We follow them through the streets of L.A., or at least that’s what we’re told. The movie doesn’t utilize the juicy possibilities (satirical, political, or the like) that arise naturally out of staging an all-out intergalactic salvo on California. There’s just bland gray city streets covered with ugly gunmetal debris. It’s supposed to look frightening, but the movie never really gives us a good glimpse of a pre-combat L.A. There’s no real sense of danger when the enemy is mostly invisible and the stakes never feel less than fictional.

The fictional status is just as well, for this is a movie that is so unapologetically, glowingly pro-weaponry and hawkishly drooling over the military that even Jerry Bruckheimer might suggest taking it down a notch. It’s a thoroughly shining portrait that has no time for detail or nuance in portraying the men and women of the military. These aren’t people. They’re not even caricatures. They seem more boringly G.I. Joe than the soldiers in G.I. Joe. Even Eckhart, a fine actor who does the best with what he’s given, comes across as little more than a prototype for a bargain bin action figure. There’s a moment where he has to give a pep talk to a little civilian who has just lost his father that’s handled with such mawkish pro-war hogwash that I’m not at all surprised that it makes little emotional sense in the moment.
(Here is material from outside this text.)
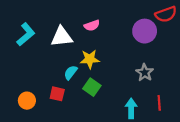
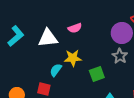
gray star: (145, 73) -> (120, 56), moved
green square: (92, 87) -> (97, 74), moved, turned 35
If such an uncomplicated look at war were placed in anything but a fully fictional context such as this, it would be laughed off of the screen.

I could forgive this movie, somewhat, I think, if Christopher Bertolini's script was merely content to grind past character so quickly that it barely fleshes them out with cliché, as long as it were on its way to giving me some passably enjoyable spectacle. I still wouldn’t have liked it all that much, but at least it wouldn’t have been so aggressively bad that it got on my nerves. Honestly, all I expected was some decently staged action. But this is about as far down to the bottom of the barrel as big budget explosive sci-fi filmmaking gets without going straight to DVD. Frantic and mind-numbing (literally, I think I nodded off once or twice) this is a non-stop visual and aural assault merely pretending to be exciting.